The
report underlines the importance of maintaining certain vital tax
shelters, however, including the reduced rate of value-added tax
(VAT) accorded to the construction industry, and the newly created
competitiveness and employment tax credit (CICE).
Furthermore,
the report suggests cutting the amount of taxes allocated to the
national cinema center to the tune of around EUR150m and reducing
levies flowing to the chamber of commerce and industry by
approximately EUR400m. The report also proposes that the tax regime
applicable for listed real estate investment companies be revised.
Finally,
the report underlines the importance of revising existing tax
advantages accorded to French overseas departments and reviewing fuel
tax breaks. These include the reduced rate of the domestic tax on the
consumption of energy products (TICPE) currently benefiting taxis,
farmers, and road hauliers in France.

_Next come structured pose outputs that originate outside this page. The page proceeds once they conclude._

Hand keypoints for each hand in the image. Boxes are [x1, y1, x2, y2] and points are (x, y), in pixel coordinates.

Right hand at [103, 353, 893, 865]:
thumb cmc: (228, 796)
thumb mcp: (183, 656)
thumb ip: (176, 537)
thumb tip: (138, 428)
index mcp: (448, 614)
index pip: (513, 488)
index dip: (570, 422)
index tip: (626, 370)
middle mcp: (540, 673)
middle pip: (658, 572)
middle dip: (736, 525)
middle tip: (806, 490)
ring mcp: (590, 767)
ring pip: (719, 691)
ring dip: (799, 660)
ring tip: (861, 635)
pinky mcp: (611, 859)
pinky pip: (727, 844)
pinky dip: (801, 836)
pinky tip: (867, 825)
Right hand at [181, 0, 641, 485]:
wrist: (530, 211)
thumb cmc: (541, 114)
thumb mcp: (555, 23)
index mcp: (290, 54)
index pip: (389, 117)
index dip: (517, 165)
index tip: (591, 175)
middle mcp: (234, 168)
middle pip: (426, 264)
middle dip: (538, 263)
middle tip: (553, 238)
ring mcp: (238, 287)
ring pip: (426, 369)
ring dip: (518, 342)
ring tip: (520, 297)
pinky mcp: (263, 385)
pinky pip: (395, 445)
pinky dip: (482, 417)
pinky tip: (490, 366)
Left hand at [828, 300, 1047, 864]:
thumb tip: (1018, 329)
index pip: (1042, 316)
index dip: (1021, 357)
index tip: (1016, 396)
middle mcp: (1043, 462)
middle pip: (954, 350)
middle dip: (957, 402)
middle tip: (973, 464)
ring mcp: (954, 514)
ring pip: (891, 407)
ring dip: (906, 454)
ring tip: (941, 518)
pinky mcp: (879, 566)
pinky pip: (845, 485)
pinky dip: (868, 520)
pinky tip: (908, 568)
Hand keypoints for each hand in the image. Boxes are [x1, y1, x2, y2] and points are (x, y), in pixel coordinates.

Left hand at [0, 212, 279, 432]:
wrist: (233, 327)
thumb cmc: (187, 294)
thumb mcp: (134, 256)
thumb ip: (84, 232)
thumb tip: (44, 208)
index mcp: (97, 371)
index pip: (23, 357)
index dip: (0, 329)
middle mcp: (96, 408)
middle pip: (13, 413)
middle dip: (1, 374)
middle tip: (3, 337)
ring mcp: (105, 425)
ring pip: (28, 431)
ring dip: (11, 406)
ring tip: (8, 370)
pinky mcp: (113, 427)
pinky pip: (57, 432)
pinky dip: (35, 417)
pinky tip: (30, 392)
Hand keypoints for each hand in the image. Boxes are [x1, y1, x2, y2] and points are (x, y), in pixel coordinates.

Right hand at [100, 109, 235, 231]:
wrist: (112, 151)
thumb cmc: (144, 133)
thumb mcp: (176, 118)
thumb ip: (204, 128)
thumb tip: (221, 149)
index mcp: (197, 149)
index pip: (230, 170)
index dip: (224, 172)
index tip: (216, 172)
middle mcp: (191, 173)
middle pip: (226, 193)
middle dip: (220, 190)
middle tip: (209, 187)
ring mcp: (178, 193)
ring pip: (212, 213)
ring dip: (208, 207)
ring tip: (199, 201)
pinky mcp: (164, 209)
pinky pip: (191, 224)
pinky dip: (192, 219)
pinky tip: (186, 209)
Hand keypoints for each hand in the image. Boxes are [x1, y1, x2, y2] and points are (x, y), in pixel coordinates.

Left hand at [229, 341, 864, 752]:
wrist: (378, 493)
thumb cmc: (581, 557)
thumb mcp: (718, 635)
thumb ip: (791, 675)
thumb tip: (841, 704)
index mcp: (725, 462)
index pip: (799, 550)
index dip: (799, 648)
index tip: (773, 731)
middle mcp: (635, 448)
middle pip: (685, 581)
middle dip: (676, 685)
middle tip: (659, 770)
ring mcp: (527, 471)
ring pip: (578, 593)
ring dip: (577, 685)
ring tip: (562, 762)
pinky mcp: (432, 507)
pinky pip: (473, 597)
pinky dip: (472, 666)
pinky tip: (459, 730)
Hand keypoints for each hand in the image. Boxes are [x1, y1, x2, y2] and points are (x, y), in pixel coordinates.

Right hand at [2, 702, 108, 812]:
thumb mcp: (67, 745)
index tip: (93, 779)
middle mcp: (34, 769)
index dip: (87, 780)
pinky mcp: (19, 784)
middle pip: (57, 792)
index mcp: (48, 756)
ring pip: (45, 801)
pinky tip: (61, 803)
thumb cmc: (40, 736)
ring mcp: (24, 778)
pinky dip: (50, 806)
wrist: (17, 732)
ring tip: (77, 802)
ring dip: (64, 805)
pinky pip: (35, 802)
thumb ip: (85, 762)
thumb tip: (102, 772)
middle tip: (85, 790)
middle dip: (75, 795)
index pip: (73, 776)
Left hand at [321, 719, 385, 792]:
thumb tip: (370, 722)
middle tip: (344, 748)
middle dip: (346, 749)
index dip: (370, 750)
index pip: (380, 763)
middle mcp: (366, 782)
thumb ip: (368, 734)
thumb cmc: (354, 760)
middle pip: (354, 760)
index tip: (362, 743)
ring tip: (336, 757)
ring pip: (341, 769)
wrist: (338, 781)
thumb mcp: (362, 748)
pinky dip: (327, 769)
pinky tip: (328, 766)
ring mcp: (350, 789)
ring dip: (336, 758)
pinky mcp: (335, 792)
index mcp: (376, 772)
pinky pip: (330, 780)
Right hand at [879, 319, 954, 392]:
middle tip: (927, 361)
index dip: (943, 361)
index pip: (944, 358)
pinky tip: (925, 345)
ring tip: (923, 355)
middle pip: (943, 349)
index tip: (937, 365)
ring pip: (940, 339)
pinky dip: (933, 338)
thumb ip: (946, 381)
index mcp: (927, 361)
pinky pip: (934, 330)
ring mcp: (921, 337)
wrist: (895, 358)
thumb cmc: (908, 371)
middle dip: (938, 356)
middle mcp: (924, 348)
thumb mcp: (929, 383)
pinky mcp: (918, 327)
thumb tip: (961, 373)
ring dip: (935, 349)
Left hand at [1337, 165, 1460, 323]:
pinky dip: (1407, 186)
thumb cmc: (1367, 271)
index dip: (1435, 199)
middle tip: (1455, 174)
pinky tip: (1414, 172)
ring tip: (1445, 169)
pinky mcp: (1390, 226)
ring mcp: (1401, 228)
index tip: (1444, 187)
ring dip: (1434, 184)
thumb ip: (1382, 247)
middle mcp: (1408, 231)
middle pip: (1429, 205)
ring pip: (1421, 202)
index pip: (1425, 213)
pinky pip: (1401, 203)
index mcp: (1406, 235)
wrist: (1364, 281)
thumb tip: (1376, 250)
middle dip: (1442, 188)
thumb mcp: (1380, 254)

A revision of the Livret de
Développement Durable (LDD), the tax-free sustainable development
savings account, is also recommended.
Each
year, an estimated EUR60bn in fiscal aid (subsidies, tax breaks,
loans, investments in own capital) is used to support businesses in
France. The Government had tasked the mission back in February with
analysing the system, and with identifying EUR2bn in savings, namely
EUR1bn in 2014 and a further EUR1bn in 2015. The mission has
therefore gone beyond its initial remit.